Start of Block
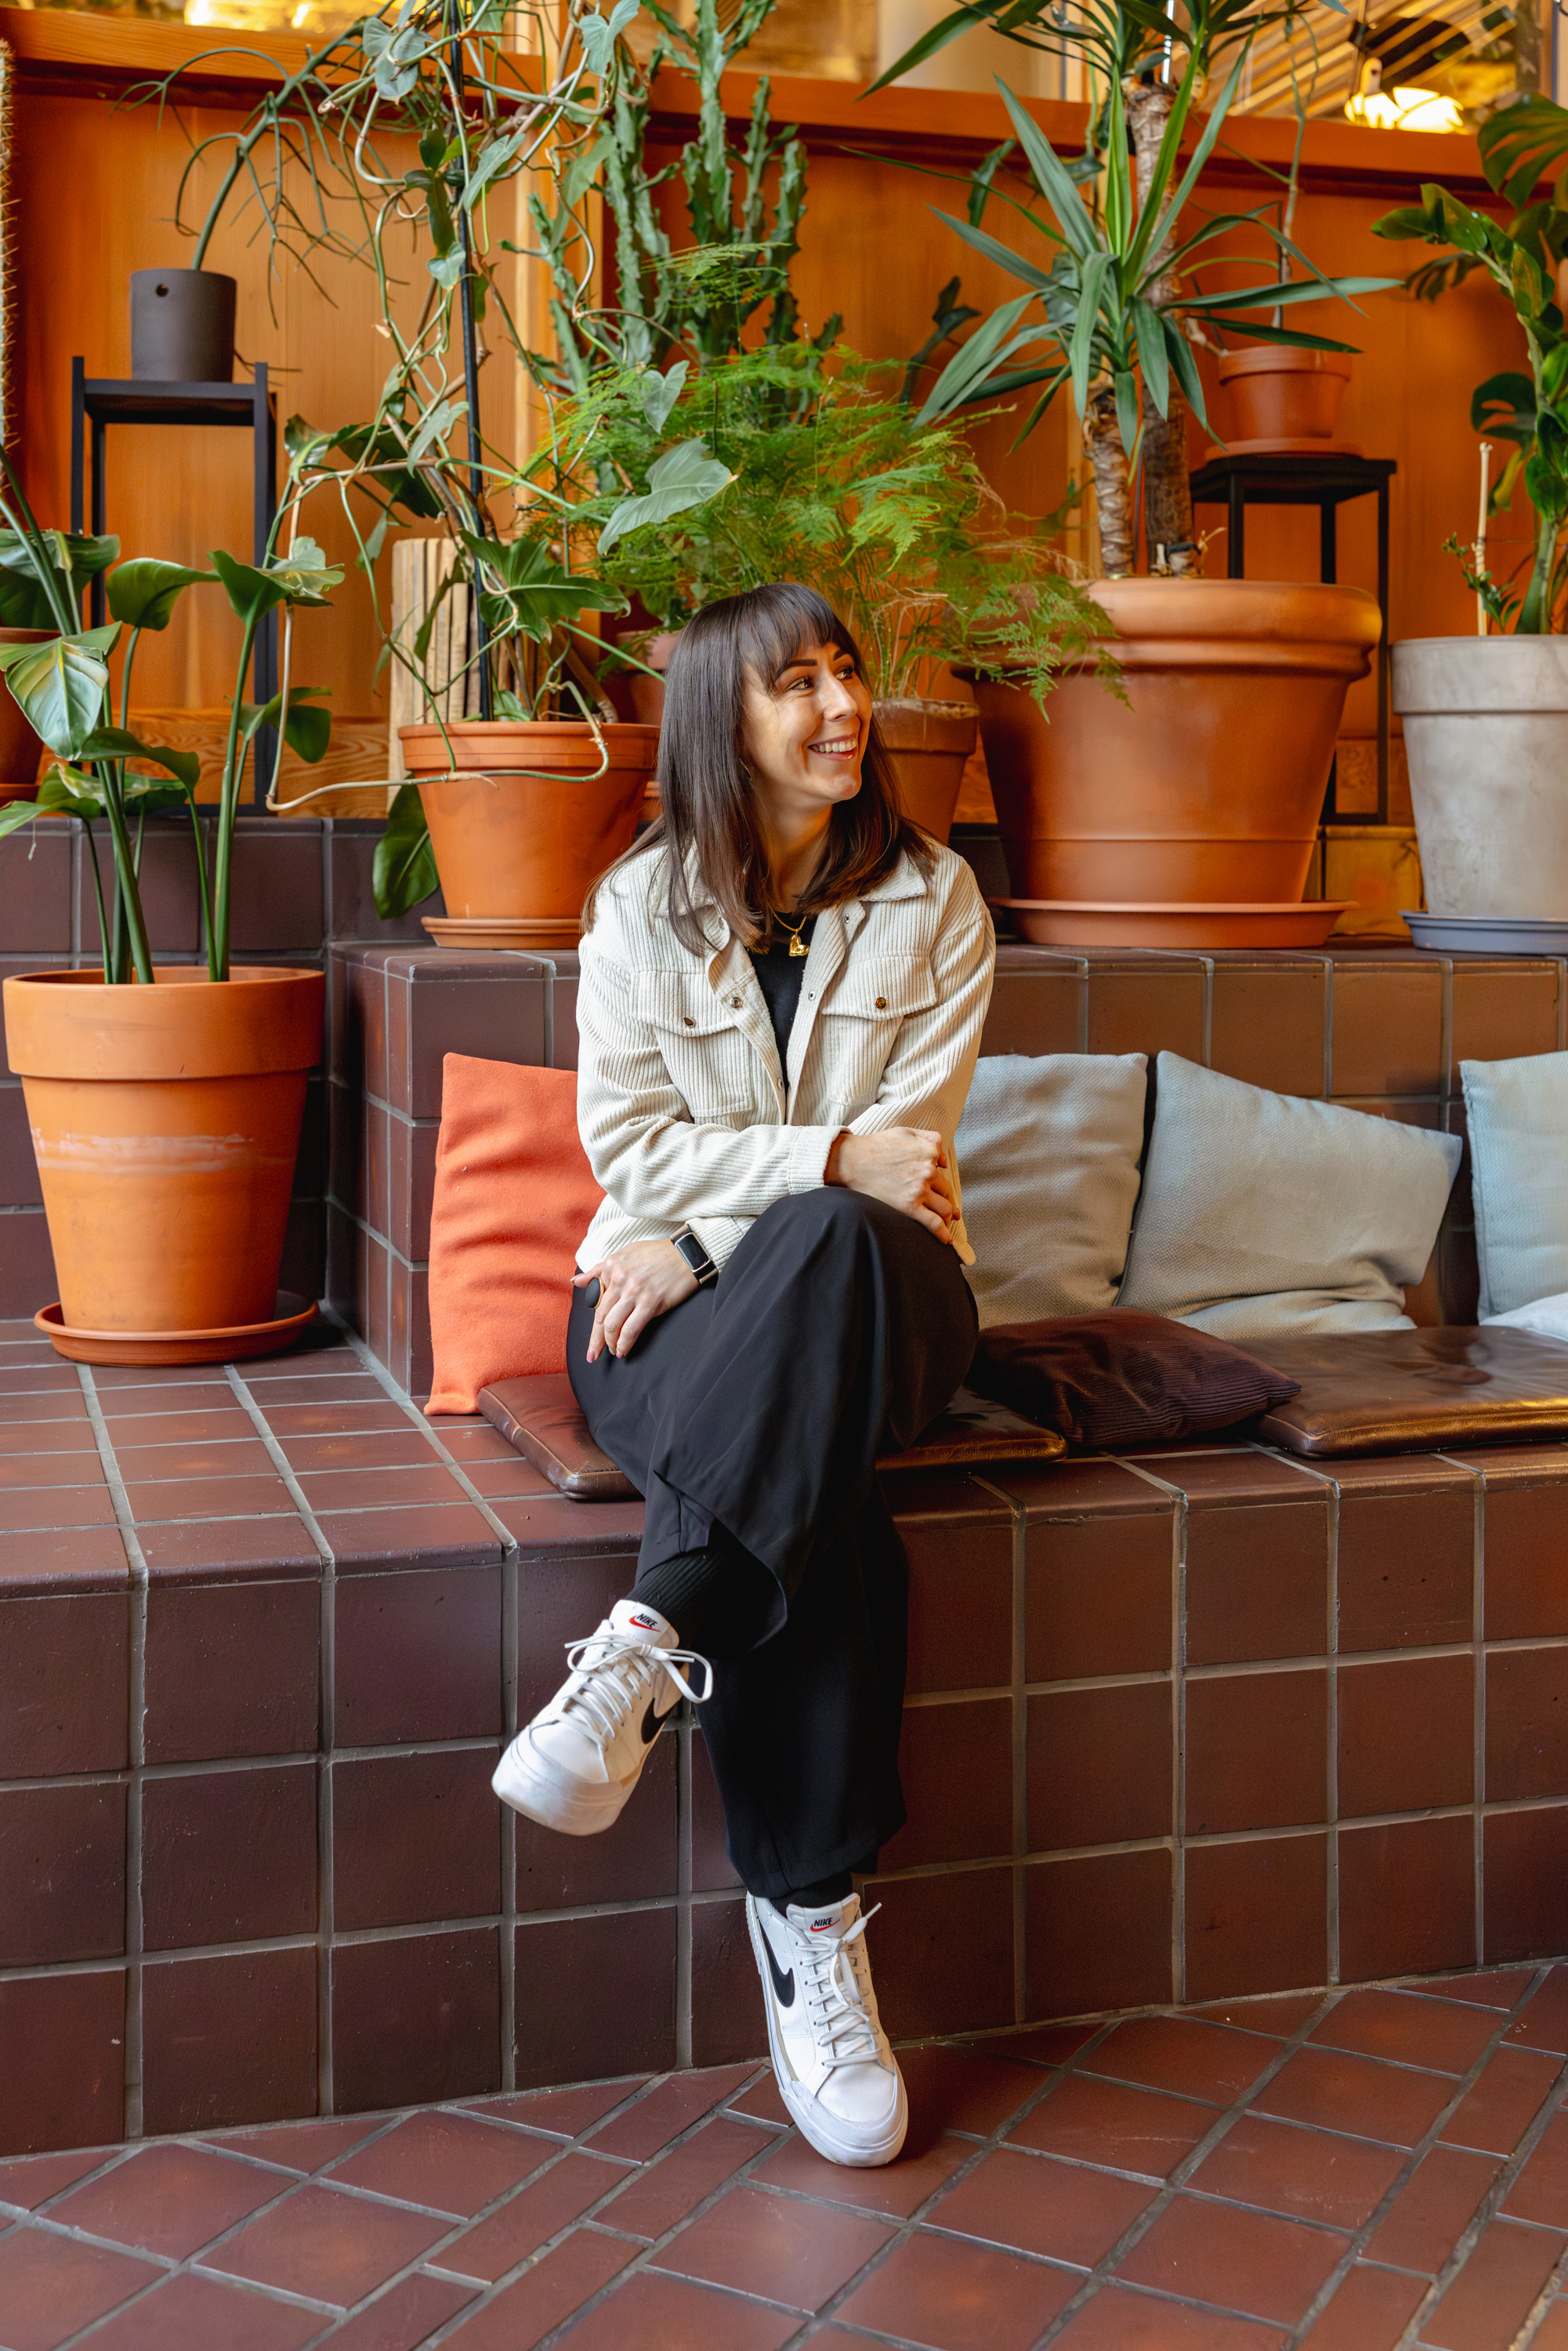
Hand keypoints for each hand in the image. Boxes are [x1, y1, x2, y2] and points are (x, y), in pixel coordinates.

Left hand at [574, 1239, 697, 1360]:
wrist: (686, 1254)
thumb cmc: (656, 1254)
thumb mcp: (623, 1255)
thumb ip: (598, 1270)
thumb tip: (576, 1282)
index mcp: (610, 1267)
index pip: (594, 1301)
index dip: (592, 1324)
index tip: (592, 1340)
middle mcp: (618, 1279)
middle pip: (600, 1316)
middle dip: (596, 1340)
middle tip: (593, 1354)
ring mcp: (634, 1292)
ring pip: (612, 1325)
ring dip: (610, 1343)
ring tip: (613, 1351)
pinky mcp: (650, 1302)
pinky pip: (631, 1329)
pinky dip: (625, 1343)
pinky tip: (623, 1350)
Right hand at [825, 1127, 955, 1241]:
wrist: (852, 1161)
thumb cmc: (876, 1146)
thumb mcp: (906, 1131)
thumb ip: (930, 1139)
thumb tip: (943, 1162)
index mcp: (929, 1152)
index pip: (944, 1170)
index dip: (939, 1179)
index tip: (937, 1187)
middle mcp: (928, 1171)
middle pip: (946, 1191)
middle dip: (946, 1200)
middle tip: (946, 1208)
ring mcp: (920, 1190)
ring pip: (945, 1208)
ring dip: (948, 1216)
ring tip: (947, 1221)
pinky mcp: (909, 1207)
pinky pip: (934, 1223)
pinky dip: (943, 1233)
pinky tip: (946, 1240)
End of Block
» **WHAT THE TASK ASKS**: Output the records exactly, pictures excluded.

» **ANSWER FOR THIS EXERCISE**:
Hand keypoints for each hand in the image. Boxes are [x1, y1, x2, y2] and points are (x, y), in pixel coordinates.

Left hand at [574, 1239, 697, 1360]:
wrist: (686, 1254)
thumb cmc: (656, 1254)
thumb mcp: (623, 1255)
thumb ip: (598, 1270)
thumb tip: (576, 1282)
index mcp: (610, 1267)
index pip: (594, 1301)
index dip: (592, 1324)
index tip: (592, 1340)
middle mcp: (618, 1279)
middle pip: (600, 1316)
middle dip: (596, 1340)
middle tip: (593, 1354)
ring mcp: (634, 1292)
ring pip: (612, 1325)
ring dip: (610, 1343)
ring tip: (613, 1351)
pinky mcp: (650, 1302)
pinky pip: (631, 1329)
pinky dip: (625, 1343)
pinky tip: (623, 1350)
Right hand at [825, 1127, 955, 1241]:
wrist: (852, 1161)
thumb cmc: (876, 1146)
thumb mcp: (906, 1131)
thumb ip: (930, 1139)
thumb tip: (943, 1162)
index mcp: (929, 1152)
index pip: (944, 1170)
index dip: (939, 1179)
index tip: (937, 1187)
middle mcp: (928, 1171)
middle pip: (946, 1191)
middle dip: (946, 1200)
middle tip: (946, 1208)
ring mcp: (920, 1190)
ring pip: (945, 1208)
ring dip: (948, 1216)
ring tip: (947, 1221)
pinky mcp: (909, 1207)
pinky pip: (934, 1223)
pinky dip: (943, 1233)
pinky tip: (946, 1240)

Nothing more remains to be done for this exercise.